*** Block opens ***

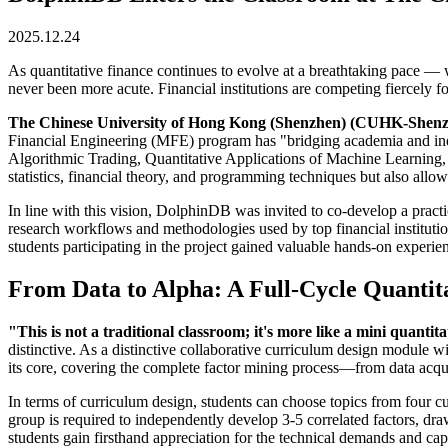
2025.12.24
As quantitative finance continues to evolve at a breathtaking pace — 
never been more acute. Financial institutions are competing fiercely
The Chinese University of Hong Kong (Shenzhen) (CUHK-Shen
Financial Engineering (MFE) program has "bridging academia and indust
Algorithmic Trading, Quantitative Applications of Machine Learning, 
statistics, financial theory, and programming techniques but also allow s
In line with this vision, DolphinDB was invited to co-develop a pract
research workflows and methodologies used by top financial institutio
students participating in the project gained valuable hands-on experien
From Data to Alpha: A Full-Cycle Quantit
"This is not a traditional classroom; it's more like a mini quanti
distinctive. As a distinctive collaborative curriculum design modul
its core, covering the complete factor mining process—from data acquis
In terms of curriculum design, students can choose topics from four c
group is required to independently develop 3-5 correlated factors, d
students gain firsthand appreciation for the technical demands and capa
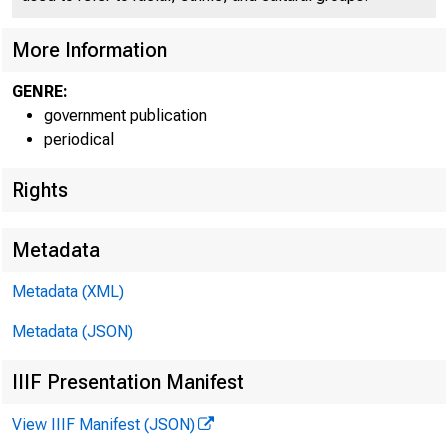
More Information
GENRE:
government publication
periodical
EMBARG
Rights
Metadata
Metadata (XML)
Goods D
Metadata (JSON)
U.S. Ce
IIIF Presentation Manifest
Economi
View IIIF Manifest (JSON)
(301) 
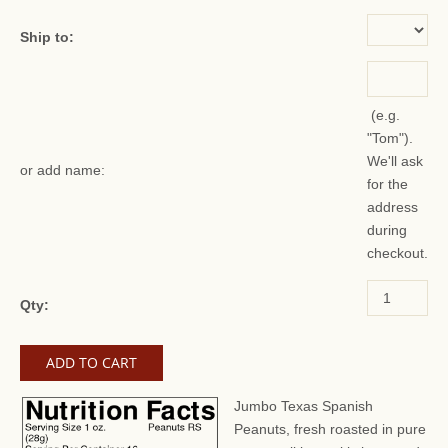
Ship to:
(e.g.
"Tom").
We'll ask
or add name:
for the
address
during
checkout.
Qty:
Jumbo Texas Spanish
Peanuts, fresh roasted in pure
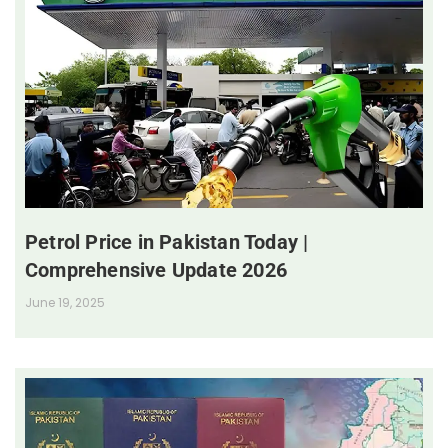
Petrol Price in Pakistan Today |
Comprehensive Update 2026
June 19, 2025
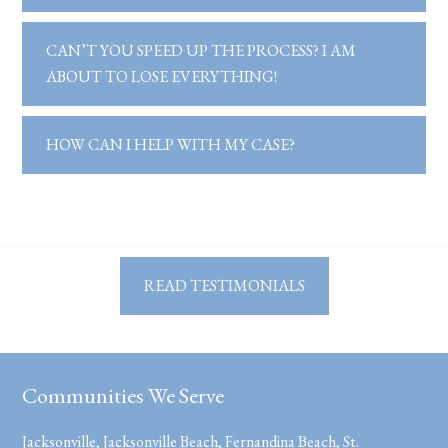
CAN’T YOU SPEED UP THE PROCESS? I AM
ABOUT TO LOSE EVERYTHING!
HOW CAN I HELP WITH MY CASE?
READ TESTIMONIALS
Communities We Serve
Jacksonville, Jacksonville Beach, Fernandina Beach, St.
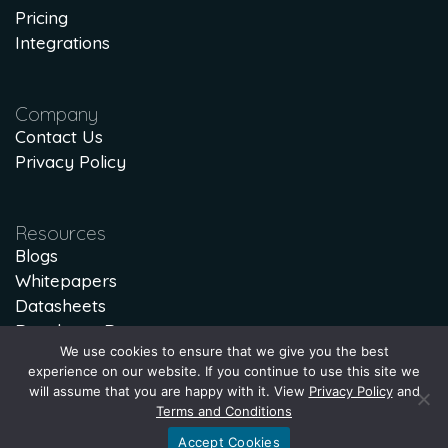
Pricing
Integrations
Company
Contact Us
Privacy Policy
Resources
Blogs
Whitepapers
Datasheets
Developer Docs
We use cookies to ensure that we give you the best
Lost Lead Calculator
experience on our website. If you continue to use this site we
will assume that you are happy with it. View
Privacy Policy
and
Terms and Conditions
Accept Cookies
© 1997-2026 hSenid Mobile Solutions. All Rights Reserved.
Privacy Policy
|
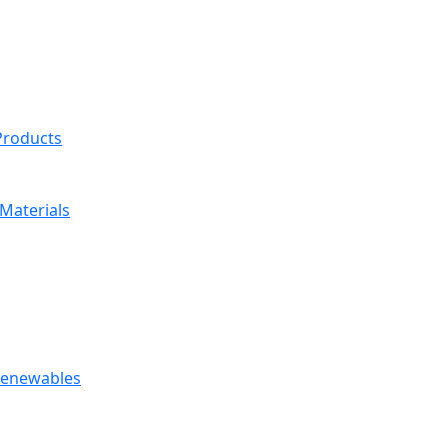
 Products
Materials
 Renewables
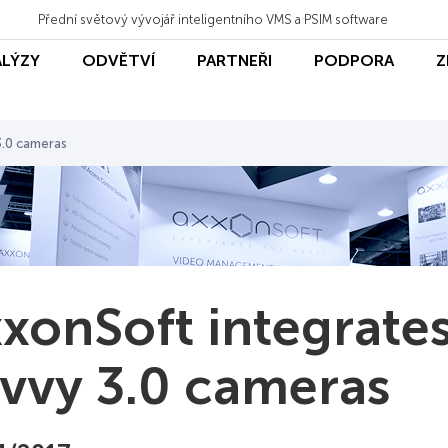
Přední světový vývojář inteligentního VMS a PSIM software
ALÝZY
ODVĚTVÍ
PARTNEŘI
PODPORA
Z
3.0 cameras
xonSoft integrate
vvy 3.0 cameras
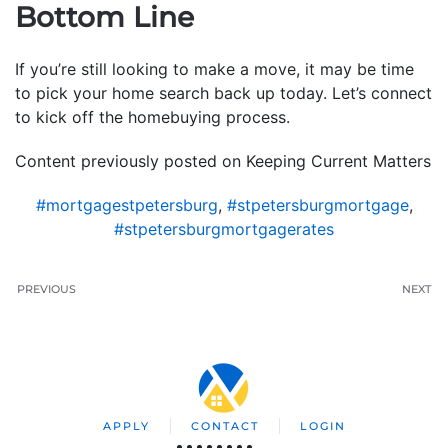
Bottom Line
If you’re still looking to make a move, it may be time
to pick your home search back up today. Let’s connect
to kick off the homebuying process.
Content previously posted on Keeping Current Matters
#mortgagestpetersburg
,
#stpetersburgmortgage
,
#stpetersburgmortgagerates
PREVIOUS
NEXT
APPLY
CONTACT
LOGIN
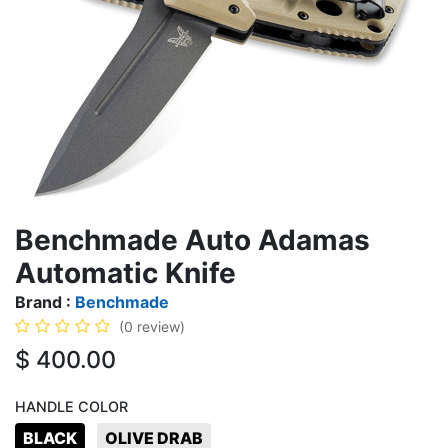
Benchmade Auto Adamas
Automatic Knife
Brand :
Benchmade
(0 review)
$
400.00
HANDLE COLOR
BLACK
OLIVE DRAB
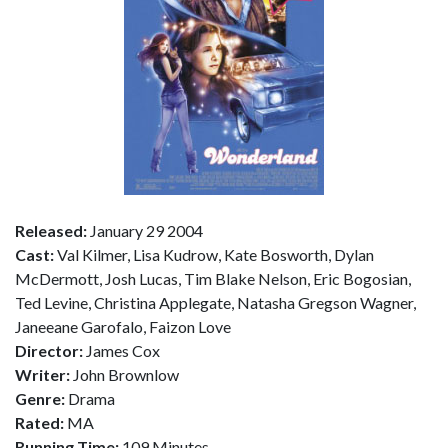
Released:
January 29 2004
Cast:
Val Kilmer, Lisa Kudrow, Kate Bosworth, Dylan
McDermott, Josh Lucas, Tim Blake Nelson, Eric Bogosian,
Ted Levine, Christina Applegate, Natasha Gregson Wagner,
Janeeane Garofalo, Faizon Love
Director:
James Cox
Writer:
John Brownlow
Genre:
Drama
Rated:
MA
Running Time:
109 Minutes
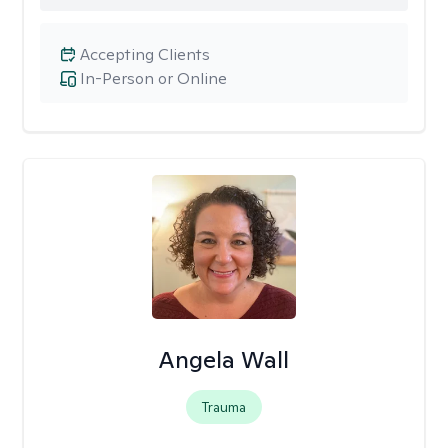
Accepting Clients
In-Person or Online
Angela Wall
Trauma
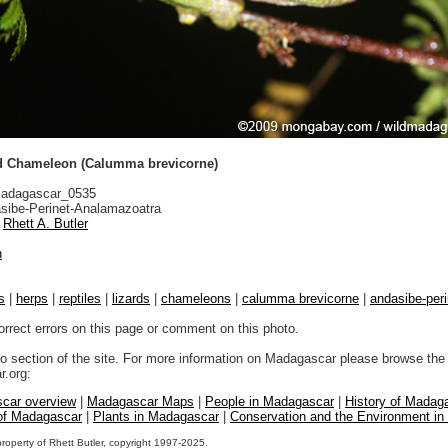
d Chameleon (Calumma brevicorne)
adagascar_0535
sibe-Perinet-Analamazoatra
Rhett A. Butler
n
s
|
herps
|
reptiles
|
lizards
|
chameleons
|
calumma brevicorne
|
andasibe-per
orrect errors on this page or comment on this photo.
to section of the site. For more information on Madagascar please browse the 
.org:
car overview
|
Madagascar Maps
|
People in Madagascar
|
History of Madag
 of Madagascar
|
Plants in Madagascar
|
Conservation and the Environment i
property of Rhett Butler, copyright 1997-2025.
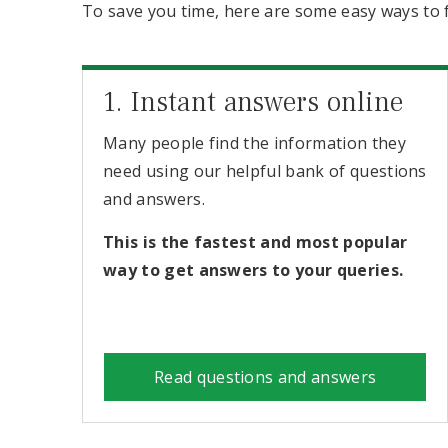
To save you time, here are some easy ways to 
1. Instant answers online
Many people find the information they
need using our helpful bank of questions
and answers.
This is the fastest and most popular
way to get answers to your queries.
Read questions and answers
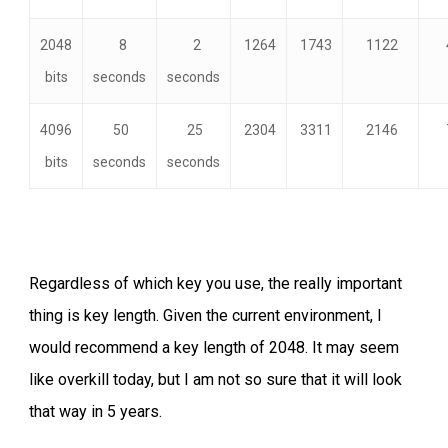
2048
8
2
1264
1743
1122
bits
seconds
seconds
4096
50
25
2304
3311
2146
bits
seconds
seconds
Regardless of which key you use, the really important
thing is key length. Given the current environment, I
would recommend a key length of 2048. It may seem
like overkill today, but I am not so sure that it will look
that way in 5 years.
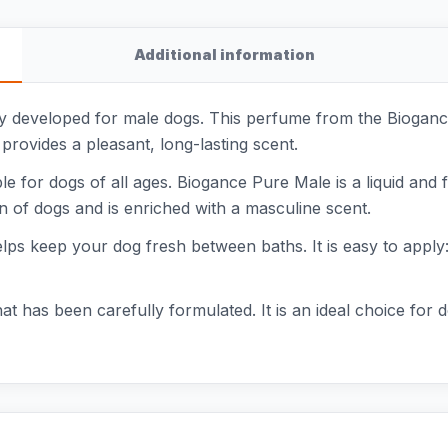
Additional information
ly developed for male dogs. This perfume from the Bioganc
 provides a pleasant, long-lasting scent.
le for dogs of all ages. Biogance Pure Male is a liquid and fa
in of dogs and is enriched with a masculine scent.
elps keep your dog fresh between baths. It is easy to apply: j
at has been carefully formulated. It is an ideal choice for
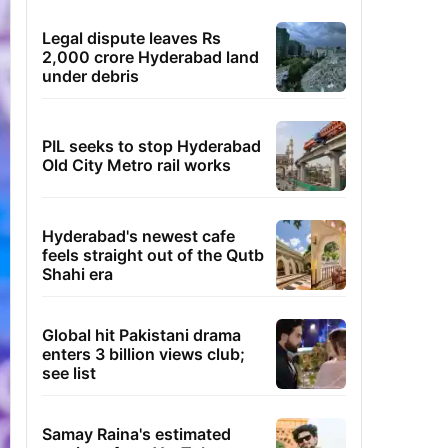
Legal dispute leaves Rs
2,000 crore Hyderabad land
under debris
PIL seeks to stop Hyderabad
Old City Metro rail works
Hyderabad's newest cafe
feels straight out of the Qutb
Shahi era
Global hit Pakistani drama
enters 3 billion views club;
see list
Samay Raina's estimated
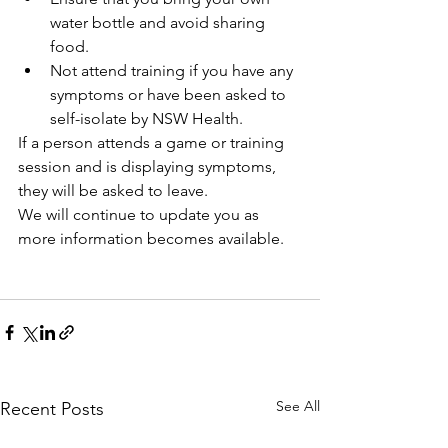
water bottle and avoid sharing 
food.
Not attend training if you have any 
symptoms or have been asked to 
self-isolate by NSW Health.
If a person attends a game or training 
session and is displaying symptoms, 
they will be asked to leave.
We will continue to update you as 
more information becomes available.
See All
Recent Posts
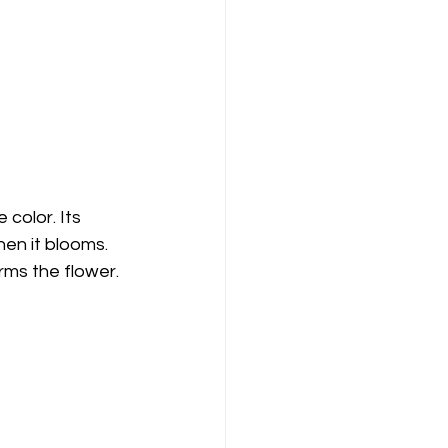
 color. Its 
en it blooms. 
rms the flower. 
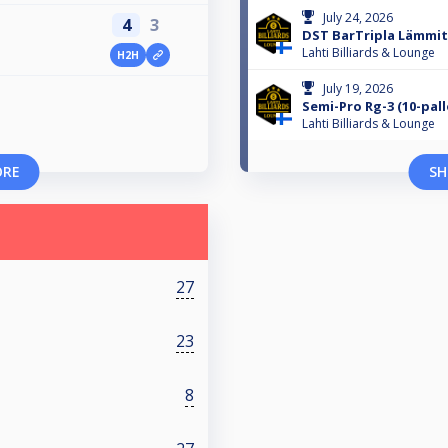
July 24, 2026
4
3
DST BarTripla Lämmitt
Lahti Billiards & Lounge
H2H
July 19, 2026
Semi-Pro Rg-3 (10-pall
Lahti Billiards & Lounge
ORE
SH
27
23
8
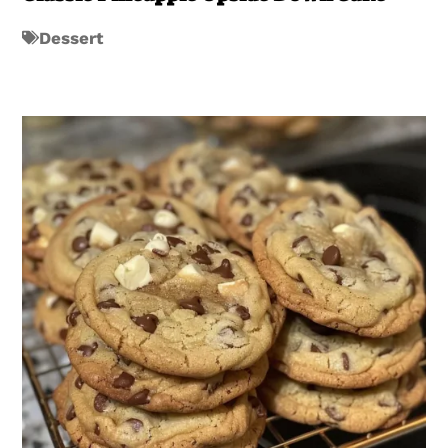
Dessert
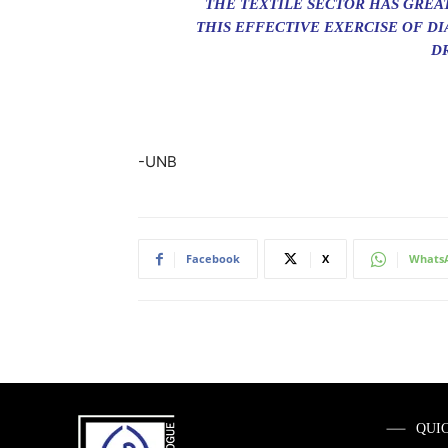
THE TEXTILE SECTOR HAS GREA
THIS EFFECTIVE EXERCISE OF D
DR
-UNB
Facebook
X
Whats
QUI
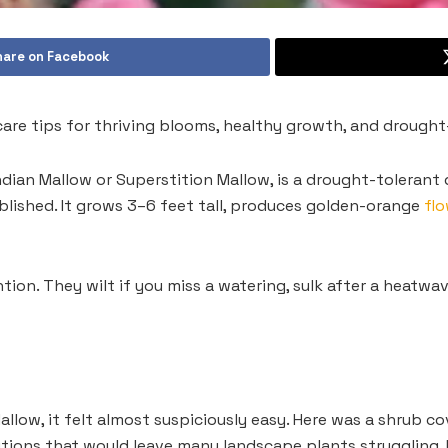
hare on Facebook
care tips for thriving blooms, healthy growth, and drought
dian Mallow or Superstition Mallow, is a drought-tolerant de
ablished. It grows 3–6 feet tall, produces golden-orange
fl
on. They wilt if you miss a watering, sulk after a heatwa
allow, it felt almost suspiciously easy. Here was a shrub co
tions that would leave many landscape plants struggling. I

*** Block closes ***

Exercise goal:
Write out again, word for word, the lines from the one holding "like overkill today, but" through the final line of the listing, including both ends but no pictures.

Output for this exercise:
like overkill today, but I am not so sure that it will look
that way in 5 years.
Additional information
ly developed for male dogs. This perfume from the Bioganc
 provides a pleasant, long-lasting scent.
le for dogs of all ages. Biogance Pure Male is a liquid and fa
in of dogs and is enriched with a masculine scent.
elps keep your dog fresh between baths. It is easy to apply: j
at has been carefully formulated. It is an ideal choice for
Legal dispute leaves Rs
2,000 crore Hyderabad land
under debris
PIL seeks to stop Hyderabad
Old City Metro rail works
Hyderabad's newest cafe
feels straight out of the Qutb
Shahi era
Global hit Pakistani drama
enters 3 billion views club;
see list
Samay Raina's estimated
water bottle and avoid sharing 
food.
Not attend training if you have any 
symptoms or have been asked to 
self-isolate by NSW Health.
If a person attends a game or training 
session and is displaying symptoms, 
they will be asked to leave.
We will continue to update you as 
more information becomes available.
See All
Recent Posts
 color. Its 
en it blooms. 
rms the flower. 
July 24, 2026
4
3
DST BarTripla Lämmitt
Lahti Billiards & Lounge
H2H
July 19, 2026
Semi-Pro Rg-3 (10-pall
Lahti Billiards & Lounge
ORE
SH
27
23
8
Dessert
THE TEXTILE SECTOR HAS GREA
THIS EFFECTIVE EXERCISE OF D
DR
-UNB
Facebook
X
Whats
QUI
hare on Facebook
care tips for thriving blooms, healthy growth, and drought
dian Mallow or Superstition Mallow, is a drought-tolerant de
ablished. It grows 3–6 feet tall, produces golden-orange
fl
on. They wilt if you miss a watering, sulk after a heatwa
allow, it felt almost suspiciously easy. Here was a shrub co
tions that would leave many landscape plants struggling. I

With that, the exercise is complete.